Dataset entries
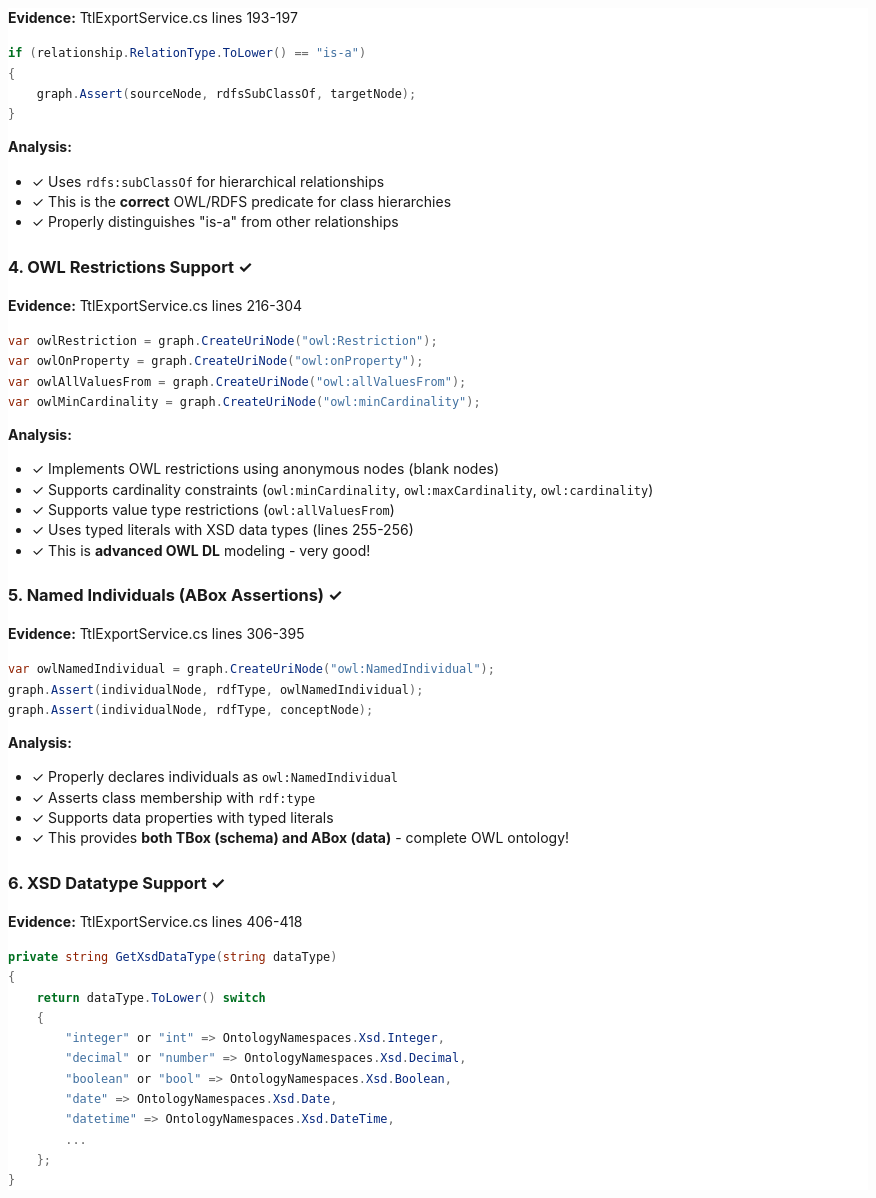 **Evidence:** TtlExportService.cs lines 193-197
```csharp
if (relationship.RelationType.ToLower() == "is-a")
{
    graph.Assert(sourceNode, rdfsSubClassOf, targetNode);
}
```

**Analysis:**
- ✓ Uses `rdfs:subClassOf` for hierarchical relationships
- ✓ This is the **correct** OWL/RDFS predicate for class hierarchies
- ✓ Properly distinguishes "is-a" from other relationships

### 4. **OWL Restrictions Support** ✓

**Evidence:** TtlExportService.cs lines 216-304
```csharp
var owlRestriction = graph.CreateUriNode("owl:Restriction");
var owlOnProperty = graph.CreateUriNode("owl:onProperty");
var owlAllValuesFrom = graph.CreateUriNode("owl:allValuesFrom");
var owlMinCardinality = graph.CreateUriNode("owl:minCardinality");
```

**Analysis:**
- ✓ Implements OWL restrictions using anonymous nodes (blank nodes)
- ✓ Supports cardinality constraints (`owl:minCardinality`, `owl:maxCardinality`, `owl:cardinality`)
- ✓ Supports value type restrictions (`owl:allValuesFrom`)
- ✓ Uses typed literals with XSD data types (lines 255-256)
- ✓ This is **advanced OWL DL** modeling - very good!

### 5. **Named Individuals (ABox Assertions)** ✓

**Evidence:** TtlExportService.cs lines 306-395
```csharp
var owlNamedIndividual = graph.CreateUriNode("owl:NamedIndividual");
graph.Assert(individualNode, rdfType, owlNamedIndividual);
graph.Assert(individualNode, rdfType, conceptNode);
```

**Analysis:**
- ✓ Properly declares individuals as `owl:NamedIndividual`
- ✓ Asserts class membership with `rdf:type`
- ✓ Supports data properties with typed literals
- ✓ This provides **both TBox (schema) and ABox (data)** - complete OWL ontology!

### 6. **XSD Datatype Support** ✓

**Evidence:** TtlExportService.cs lines 406-418
```csharp
private string GetXsdDataType(string dataType)
{
    return dataType.ToLower() switch
    {
        "integer" or "int" => OntologyNamespaces.Xsd.Integer,
        "decimal" or "number" => OntologyNamespaces.Xsd.Decimal,
        "boolean" or "bool" => OntologyNamespaces.Xsd.Boolean,
        "date" => OntologyNamespaces.Xsd.Date,
        "datetime" => OntologyNamespaces.Xsd.DateTime,
        ...
    };
}
```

What needs to be done:
If a line in the records above has the word "relationships", copy it out.

Result of the task:
- ✓ Uses `rdfs:subClassOf` for hierarchical relationships
- ✓ Properly distinguishes "is-a" from other relationships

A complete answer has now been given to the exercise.